Determining the Degree of Severity
The following syndromes suggest different degrees of severity among patients with heart disease.
Stable Angina. This condition can usually be managed with lifestyle measures and medications, such as low-dose aspirin. The more severe the angina, however, the greater the chance for progressing to a more serious condition.
Acute Coronary Syndromes (ACS). ACS includes severe and sudden heart conditions that require aggressive treatment but have not developed into a full-blown heart attack. ACS refers to either unstable angina or NSTEMI (non ST-segment elevation myocardial infarction). NSTEMI is also known as non Q-wave myocardial infarction.

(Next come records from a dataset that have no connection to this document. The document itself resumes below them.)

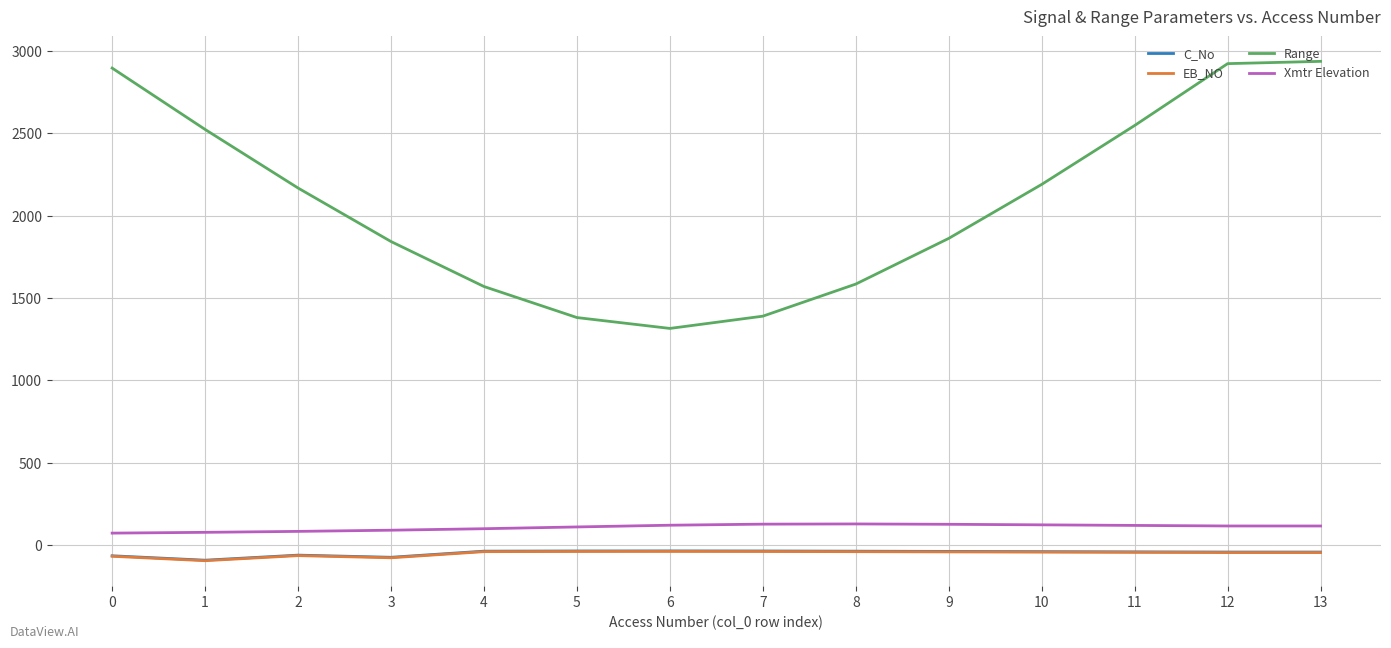

True or false: Xmtr Elevation has a value of 122.0 at 10.

True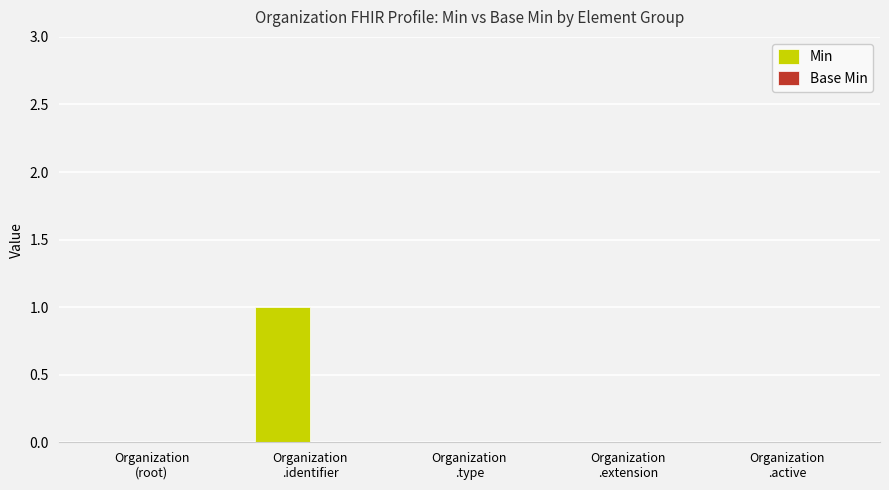

Count the number of categories in the chart.

5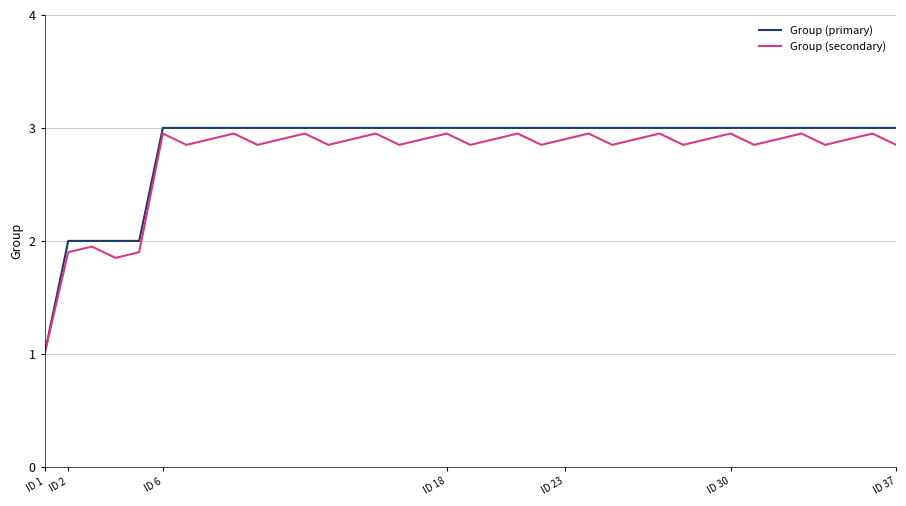

Which series has the largest range (max minus min)?

Group (primary)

- Unstable angina is potentially serious and chest pain is persistent, but blood tests do not show markers for heart attack.
- With NSTEMI, the blood tests suggest a developing heart attack, but most likely, injury in the arteries is less serious than with a full-blown heart attack.
Most discussions of the treatment of unstable angina now refer to acute coronary syndrome. Doctors use the presence of a number of factors to help predict which ACS patients are most at risk for developing a heart attack.